Governance checklist

Goal	Control
Keep file access in-project	PathJail (on by default)
Restrict which commands run	`shell_allowlist` + `shell_strict_mode`
Never wrap docker mount-escapes	docker/podman off the default allowlist
Confine executed code	Seatbelt (macOS) / Landlock (Linux)
Stop secrets reaching the model	`[secret_detection]` (on by default)

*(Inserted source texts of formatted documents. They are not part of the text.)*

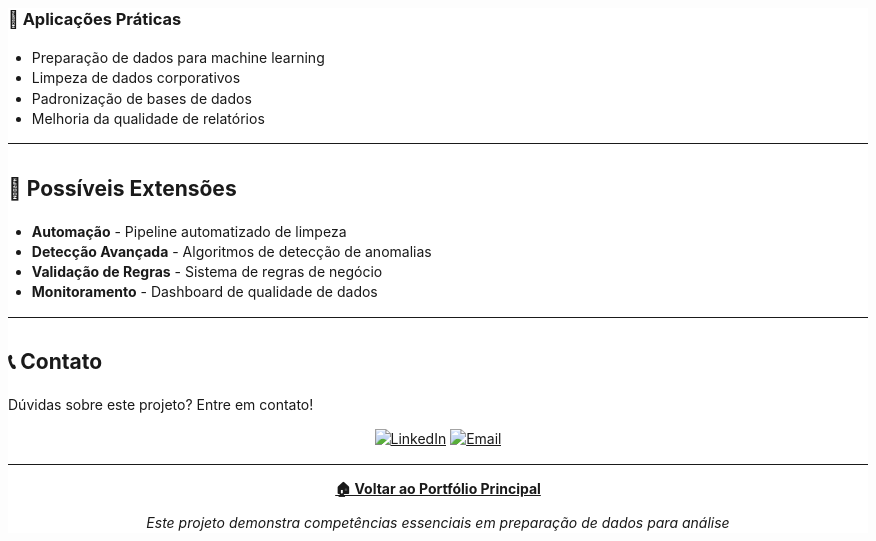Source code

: ### 🎯 **Aplicações Práticas**
- Preparação de dados para machine learning
- Limpeza de dados corporativos
- Padronização de bases de dados
- Melhoria da qualidade de relatórios

---

## 🔄 Possíveis Extensões

- **Automação** - Pipeline automatizado de limpeza
- **Detecção Avançada** - Algoritmos de detecção de anomalias
- **Validação de Regras** - Sistema de regras de negócio
- **Monitoramento** - Dashboard de qualidade de dados

---

## 📞 Contato

Dúvidas sobre este projeto? Entre em contato!

<div align="center">

[![LinkedIn](https://img.shields.io/badge/LinkedIn-0077B5?style=for-the-badge&logo=linkedin&logoColor=white)](https://linkedin.com/in/seu-perfil)
[![Email](https://img.shields.io/badge/Email-D14836?style=for-the-badge&logo=gmail&logoColor=white)](mailto:seu.email@exemplo.com)

</div>

---

<div align="center">

**[🏠 Voltar ao Portfólio Principal](../)**

*Este projeto demonstra competências essenciais em preparação de dados para análise*

</div>

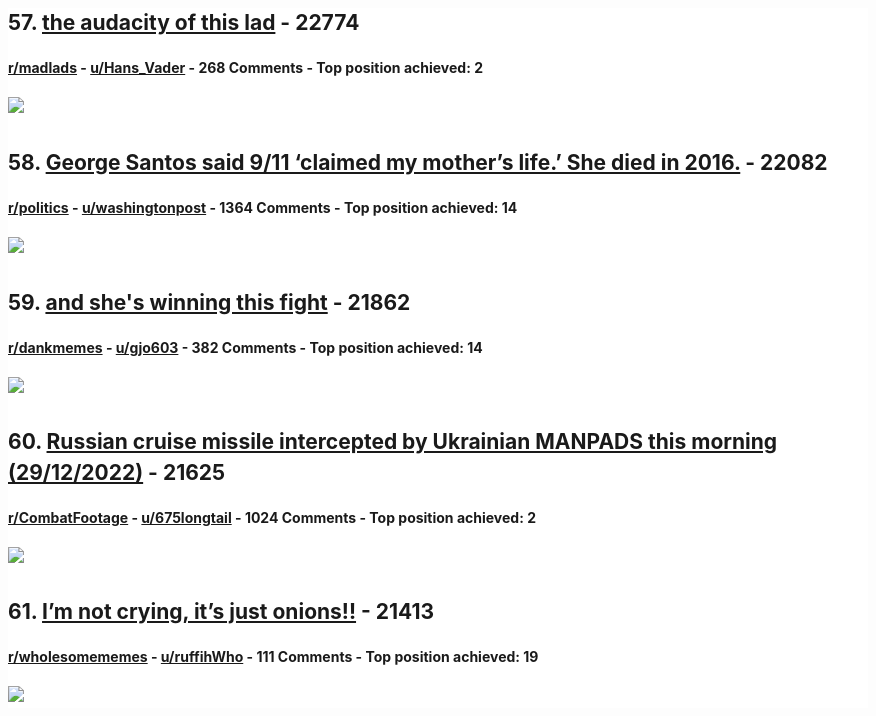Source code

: ## 57. [the audacity of this lad](http://reddit.com/r/madlads/comments/zxu31w/the_audacity_of_this_lad/) - 22774
#### [r/madlads](http://reddit.com/r/madlads) - [u/Hans_Vader](http://reddit.com/u/Hans_Vader) - 268 Comments - Top position achieved: 2

<a href="https://i.imgur.com/0YHbhAj.jpg"><img src="https://b.thumbs.redditmedia.com/-Q9mfZA-8Mz-LCCJewJCKpJzrBZe22JeVqWxV2LFnIU.jpg"></img></a>

## 58. [George Santos said 9/11 ‘claimed my mother’s life.’ She died in 2016.](http://reddit.com/r/politics/comments/zya5ye/george_santos_said_911_claimed_my_mothers_life/) - 22082
#### [r/politics](http://reddit.com/r/politics) - [u/washingtonpost](http://reddit.com/u/washingtonpost) - 1364 Comments - Top position achieved: 14

<a href="https://www.washingtonpost.com/politics/2022/12/29/george-santos-mother-911-death/"><img src="https://b.thumbs.redditmedia.com/Uwocf9B7xQvS5gzrovUT9xrthq2DIwxruOHpl6DgPEE.jpg"></img></a>

## 59. [and she's winning this fight](http://reddit.com/r/dankmemes/comments/zxt1ag/and_shes_winning_this_fight/) - 21862
#### [r/dankmemes](http://reddit.com/r/dankmemes) - [u/gjo603](http://reddit.com/u/gjo603) - 382 Comments - Top position achieved: 14

<a href="https://i.redd.it/b1kxlgpths8a1.jpg"><img src="https://a.thumbs.redditmedia.com/w18F7ZRFR6aEOpkKZm6TFyeTlrAzSmpL55U1ZB4Fmd4.jpg"></img></a>

## 60. [Russian cruise missile intercepted by Ukrainian MANPADS this morning (29/12/2022)](http://reddit.com/r/CombatFootage/comments/zy0f9k/russian_cruise_missile_intercepted_by_ukrainian/) - 21625
#### [r/CombatFootage](http://reddit.com/r/CombatFootage) - [u/675longtail](http://reddit.com/u/675longtail) - 1024 Comments - Top position achieved: 2

<a href="https://v.redd.it/ubykyvl0vs8a1"><img src="https://b.thumbs.redditmedia.com/VES3Qd8b2es5i4z4v0jdVOkA8FgJ6ehyGrIhJIzQ1-I.jpg"></img></a>

## 61. [I’m not crying, it’s just onions!!](http://reddit.com/r/wholesomememes/comments/zy83nj/im_not_crying_its_just_onions/) - 21413
#### [r/wholesomememes](http://reddit.com/r/wholesomememes) - [u/ruffihWho](http://reddit.com/u/ruffihWho) - 111 Comments - Top position achieved: 19

<a href="https://i.redd.it/ixtap42cdw8a1.jpg"><img src="https://b.thumbs.redditmedia.com/rur-01r10fBP5l__XWpQ2RD9iy5p69s4iP7CsnS75ME.jpg"></img></a>
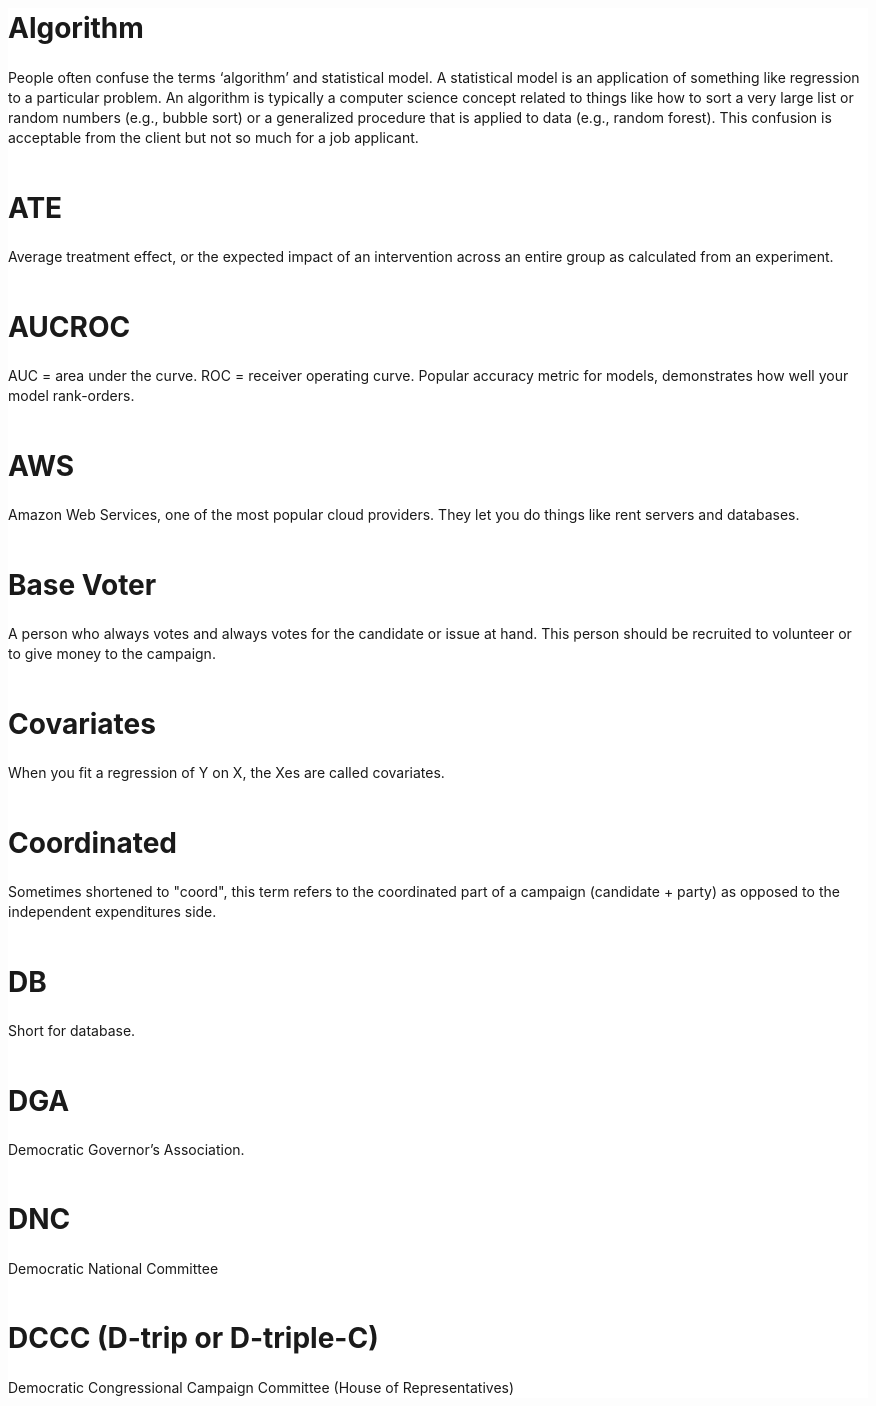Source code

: # Algorithm
People often confuse the terms ‘algorithm’ and statistical model. A statistical model is an application of something like regression to a particular problem. An algorithm is typically a computer science concept related to things like how to sort a very large list or random numbers (e.g., bubble sort) or a generalized procedure that is applied to data (e.g., random forest). This confusion is acceptable from the client but not so much for a job applicant.

# ATE
Average treatment effect, or the expected impact of an intervention across an entire group as calculated from an experiment.

# AUCROC
AUC = area under the curve. ROC = receiver operating curve. Popular accuracy metric for models, demonstrates how well your model rank-orders. 

# AWS
Amazon Web Services, one of the most popular cloud providers. They let you do things like rent servers and databases.

# Base Voter
A person who always votes and always votes for the candidate or issue at hand. This person should be recruited to volunteer or to give money to the campaign.

# Covariates
When you fit a regression of Y on X, the Xes are called covariates. 

# Coordinated
Sometimes shortened to "coord", this term refers to the coordinated part of a campaign (candidate + party) as opposed to the independent expenditures side. 

# DB
Short for database.

# DGA
Democratic Governor’s Association.

# DNC
Democratic National Committee

# DCCC (D-trip or D-triple-C)
Democratic Congressional Campaign Committee (House of Representatives)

Force compressed reads	`lean-ctx harden [--hard]`
Least-privilege agents	role policies
Answer a security review	audit trail + OWASP alignment
Declare & version your posture	context policy packs (`.lean-ctx/policy.toml`)
Map controls to a framework	`lean-ctx policy coverage` (EU AI Act / ISO 42001 / SOC 2)
Hand over signed proof	`lean-ctx audit evidence` + offline `leanctx-verify`

Tuning how much LeanCTX compresses or which tools it exposes lives in Customization & Governance; this journey is specifically the security surface.